でも、知らない人にとっては日本語として、空気の要らない機関があるとすれば空気が必要な機関があると解釈するので、空気の要らない機関を捨てたと言えば、空気が必要な元のディーゼル方式に戻してしまったのかとびっくりすると思うんですよ。それを要らないのを捨てたと言うんですから否定の否定でさらにわかりにくい。何を言ってるのかわからない。
日本の潜水艦は進歩しているのに、退化するはずはないので、それじゃ一体これは何を言ってるのかわからないのは、自分がばかなのを棚に上げて細かい日本語の言い回しにケチをつけているようにも見える。私が悪いんですかね。
でも、実際、こういうことが最近多い気がするのは気のせいでしょうか。これを私のようなばかがふえた、困ったものだ、なぜこういうばかが量産される時代になったのかとか言うんですかね?
いや、言いたいことを短く言おうとして言葉を省略し過ぎて、知らない人には何を言ってるかわからないことを言って、理解できないやつがおかしいと言うほうが間違ってるだろうと。
自分は頭がいいと思って人をばかにする前に、誤解を与えないような言葉で書ける才覚ぐらい持ちましょうよ。
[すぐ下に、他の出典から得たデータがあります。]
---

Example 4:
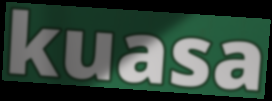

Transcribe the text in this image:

kuasa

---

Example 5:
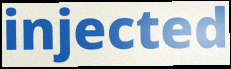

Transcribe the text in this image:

injected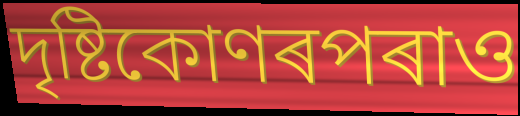
দৃষ্টিকোণৰপৰাও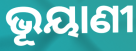
ଭୂୟାଣୀ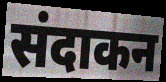
संदाकन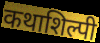
कथाशिल्पी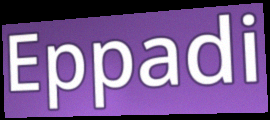
Eppadi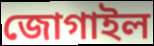
জোগাইল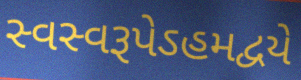
સ્વસ્વરૂપેઽહમદ્વયે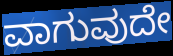
ವಾಗುವುದೇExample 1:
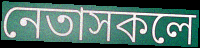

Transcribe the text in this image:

নেতাসকলে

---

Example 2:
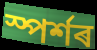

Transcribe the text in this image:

স্পৰ্শৰ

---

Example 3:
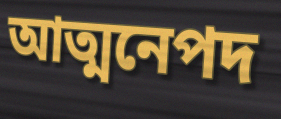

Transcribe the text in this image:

আত্মনেপদ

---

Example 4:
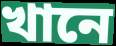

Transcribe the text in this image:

খানে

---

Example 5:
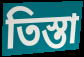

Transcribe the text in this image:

তিস্তাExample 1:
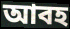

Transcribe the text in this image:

আবহ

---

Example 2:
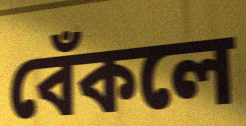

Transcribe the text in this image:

বেঁকলে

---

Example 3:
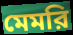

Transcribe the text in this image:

মেমরি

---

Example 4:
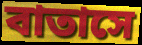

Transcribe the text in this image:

বাতাসে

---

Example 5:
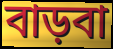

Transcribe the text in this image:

বাড়বাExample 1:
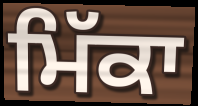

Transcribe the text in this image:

ਮਿੱਕਾ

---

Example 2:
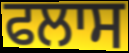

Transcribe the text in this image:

ਫਲਾਸ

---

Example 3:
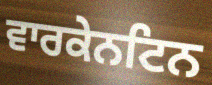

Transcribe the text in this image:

ਵਾਰਕੇਨਟਿਨ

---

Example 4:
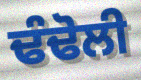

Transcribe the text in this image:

ਢੰਢੋਲੀ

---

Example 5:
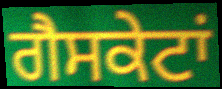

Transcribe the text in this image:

ਗੈਸਕੇਟਾਂ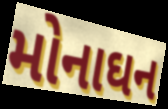
મોનાઘનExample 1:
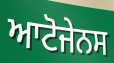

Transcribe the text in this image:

ਆਟੋਜੇਨਸ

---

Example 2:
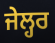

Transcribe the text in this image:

ਜੇਲ੍ਹਰ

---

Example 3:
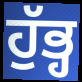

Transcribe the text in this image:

ਹੁੱਭ੍ਹ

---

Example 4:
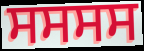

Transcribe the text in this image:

ਸਸਸਸ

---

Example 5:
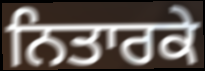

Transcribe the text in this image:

ਨਿਤਾਰਕੇ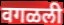
वगळली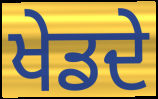
ਖੇਡਦੇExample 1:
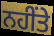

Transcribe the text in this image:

ਨਹੀਂਤੇ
これ、実はゲームのキャラクターの性能の説明文にも同じことが言えるので、ほんとにもう何言ってっかわかんないことがふえ過ぎです。
例えば、文頭の例で言うと、従来の「空気の要らないエンジン(スターリングエンジン)」を廃止し、より高性能な「リチウムイオン電池方式」に切り替えましたということになるかと思いますが、これだとちょっと長い。これをもっと俳句のように短くしたい。そこで頭のよさが発揮されますね(笑)。空気がいらないという意味ではスターリングエンジンもリチウムイオン電池も同じなので、いまさらの問題はそこじゃないんで、単純に「空気がいらない」というむだな形容詞をとっぱらって「機関(エンジン)を捨てた」と一言で言ってしまえばよさそうですが、そこまでいくと私だったらわからな過ぎてw 話題にもしなかったかもですね(笑)。
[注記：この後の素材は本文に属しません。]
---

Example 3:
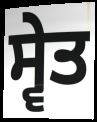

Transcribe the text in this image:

ਸ੍ਵੇਤ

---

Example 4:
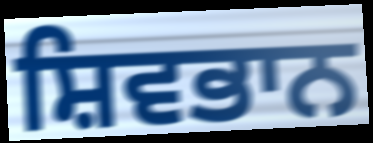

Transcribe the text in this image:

ਸ਼ਿਵਭਾਨ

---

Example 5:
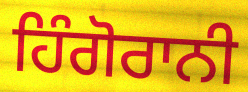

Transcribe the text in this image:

ਹਿੰਗੋਰਾਨੀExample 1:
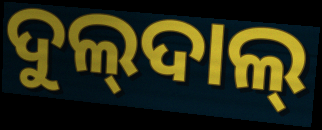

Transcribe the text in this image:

ଦୁଲ୍‍ଦାଲ୍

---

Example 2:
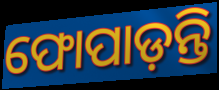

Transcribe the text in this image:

ଫୋପାଡ଼ନ୍ତି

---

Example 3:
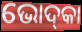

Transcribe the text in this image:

ଭୋଦ୍‌କା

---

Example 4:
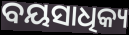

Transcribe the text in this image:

ବୟସାଧିକ୍ୟ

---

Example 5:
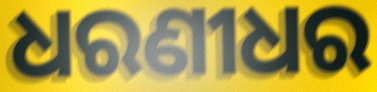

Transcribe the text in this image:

ଧରଣୀଧର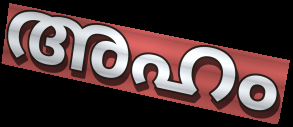
അഹംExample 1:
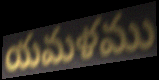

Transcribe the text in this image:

యమళము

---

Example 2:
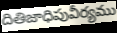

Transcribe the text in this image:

దితిజాధిపువీర్యము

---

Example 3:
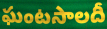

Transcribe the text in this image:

ఘంటసాలదీ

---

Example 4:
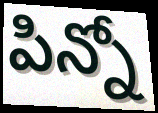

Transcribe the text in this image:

పిన్నో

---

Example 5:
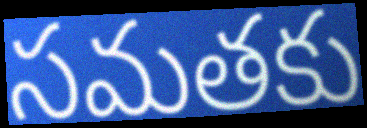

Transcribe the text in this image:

సమతకు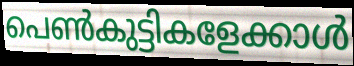
പെൺകുട്ടികളേക്കാൾ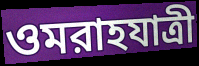
ওমরাহযাত্রী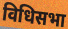
विधिसभा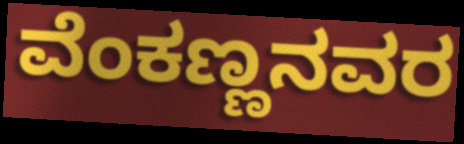
ವೆಂಕಣ್ಣನವರ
素朴な疑問ですが、熱エネルギーを運動エネルギーに変えるスターリングエンジンも空気を使わないと言いつつ酸素ボンベを積み込んでその純粋な酸素を使って燃焼させているではないかと思うのですが、ミソは空気ではなく艦内に詰め込んだ酸素ボンベの純粋な酸素を使っているので燃焼後の二酸化炭素などはうまいぐあいに水中に溶かして海水に排出できるそうです。空気を使うディーゼルエンジンの排ガスは大量に出るためガスボンベなどにそれを再圧縮して保管できず、しれっと海水にまぜて排出とかできなので物理的に艦内に溜め込んで潜航するのは不可能なんだそうです。
そしてまた素人考えですが、じゃあ、ディーゼルエンジンも純粋な酸素を使って内燃機関として燃焼させればいいではないか。いや、考えた人もいたそうですが、エンジンそのものが大爆発してぶっ壊れるそうです。少しでも静かに忍者潜航しなきゃいけないのに(笑)。